Format the lines from the one containing "family: Poaceae" through the last line of the entries as a JSON list of strings, one string per line, leaving out blank lines.

◆ Given data
━━━
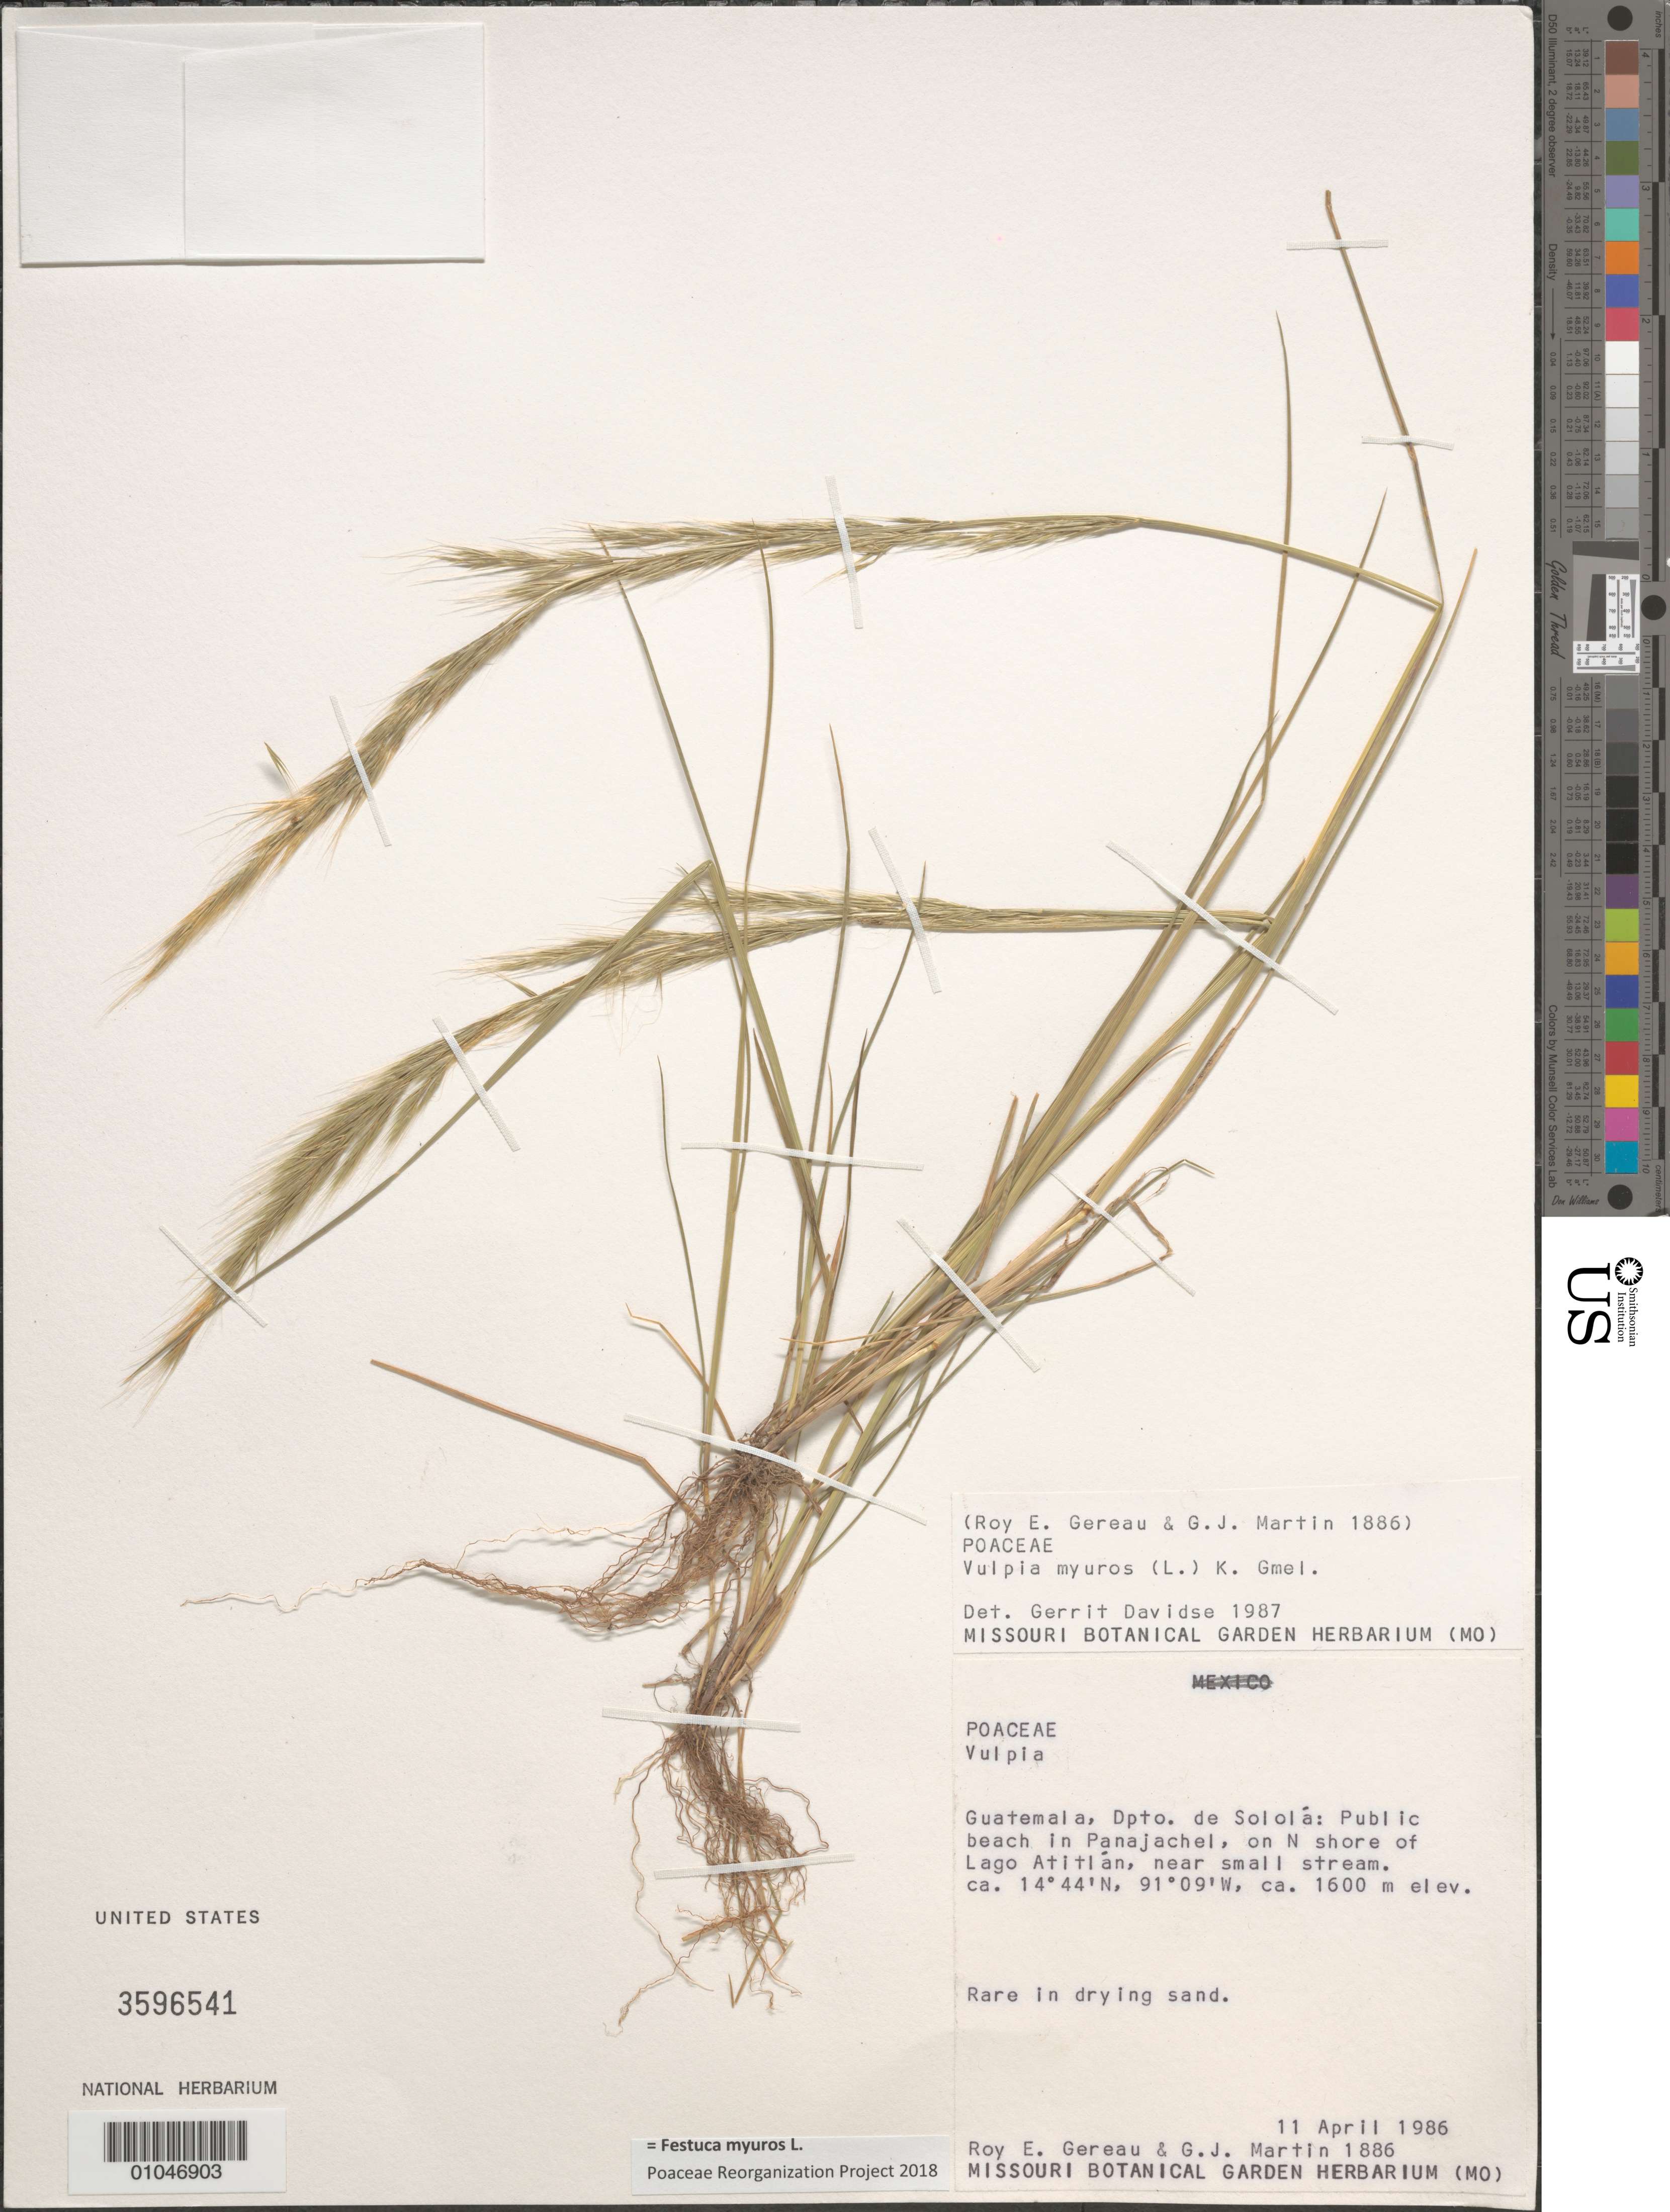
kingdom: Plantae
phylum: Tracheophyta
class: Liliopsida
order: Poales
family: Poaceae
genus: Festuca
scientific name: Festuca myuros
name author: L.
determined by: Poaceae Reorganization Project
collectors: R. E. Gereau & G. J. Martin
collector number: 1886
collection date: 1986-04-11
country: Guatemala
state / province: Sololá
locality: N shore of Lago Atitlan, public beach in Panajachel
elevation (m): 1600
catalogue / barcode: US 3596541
━━━
◆ Solution
[
  "family: Poaceae",
  "genus: Festuca",
  "scientific name: Festuca myuros",
  "name author: L.",
  "determined by: Poaceae Reorganization Project",
  "collectors: R. E. Gereau & G. J. Martin",
  "collector number: 1886",
  "collection date: 1986-04-11",
  "country: Guatemala",
  "state / province: Sololá",
  "locality: N shore of Lago Atitlan, public beach in Panajachel",
  "elevation (m): 1600",
  "catalogue / barcode: US 3596541"
]